En tiempos de ruido y prisas, es cada vez más urgente recuperar una idea que parece simple. La democracia es el único sistema político que convierte el conflicto en diálogo, la diferencia en convivencia y la alternancia en normalidad.
La democracia, en su esencia más profunda, es un acto de confianza en el otro.

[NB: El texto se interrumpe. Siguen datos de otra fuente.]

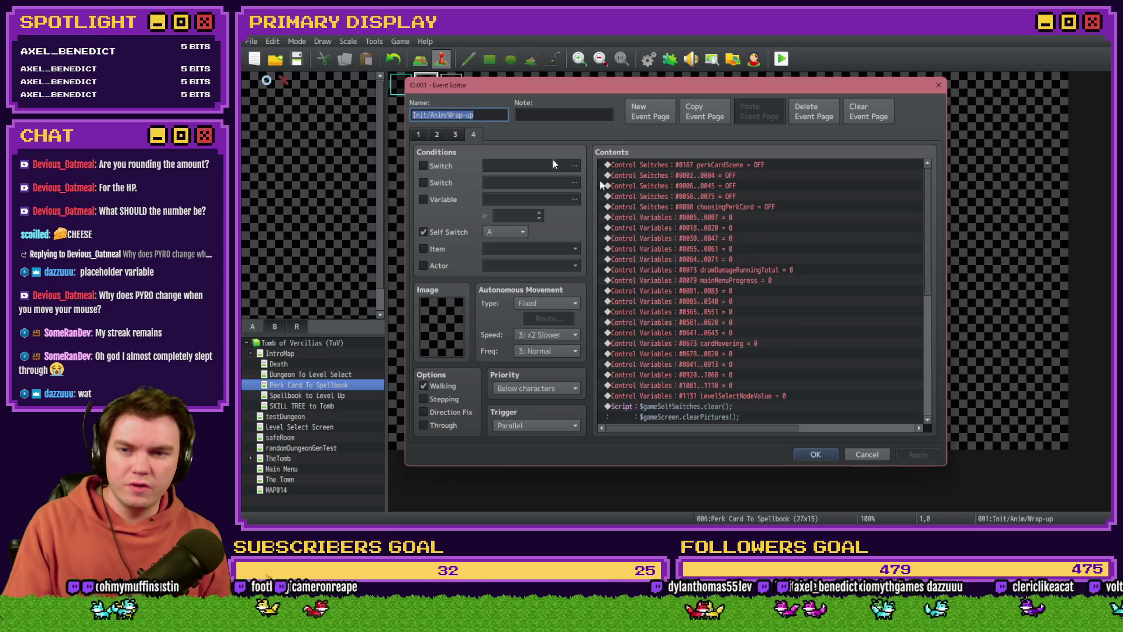
double_click(763, 290)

Lo que da valor real a la democracia no es solo el voto, ni la periodicidad de las elecciones, ni siquiera la separación de poderes. Todo eso es esencial; es la estructura formal del sistema. Pero lo que da vida a la democracia es algo más humano y a la vez más sutil: el compromiso con el diálogo como principio político. No el consenso obligatorio, sino la disposición permanente a escuchar, argumentar y reconocer que el otro –el distinto, el que piensa lo contrario– también forma parte legítima del espacio público.
En los regímenes autoritarios, el poder se impone; en la democracia, se discute. Esta diferencia, que puede parecer meramente formal, es en realidad decisiva. El autoritarismo teme la palabra libre porque la palabra libre desarma la mentira. La democracia, en cambio, vive de esa palabra: la cultiva, la regula y la protege. Sabe que el acuerdo verdadero solo puede surgir de una conversación honesta entre quienes, de entrada, no coinciden.
Este es el punto central de la vida democrática: no se trata de fingir que no hay desacuerdos, sino de reconocerlos como parte del proceso político. La legitimidad del otro, incluso del adversario, es indispensable. Y eso solo se sostiene con una cultura del diálogo que sea amplia. Donde no hay diálogo –real, abierto, protegido por la ley y por la práctica institucional–, lo que sigue no es la unidad, sino la imposición. Y por ello el aporte del Tribunal Supremo de Elecciones es vital.
Costa Rica: una democracia que dialoga
En medio de una región históricamente marcada por inestabilidad, populismos y ciclos autoritarios, Costa Rica representa un valioso ejemplo que debemos cuidar. Ha demostrado que es posible sostener el desacuerdo político sin convertirlo en ruptura.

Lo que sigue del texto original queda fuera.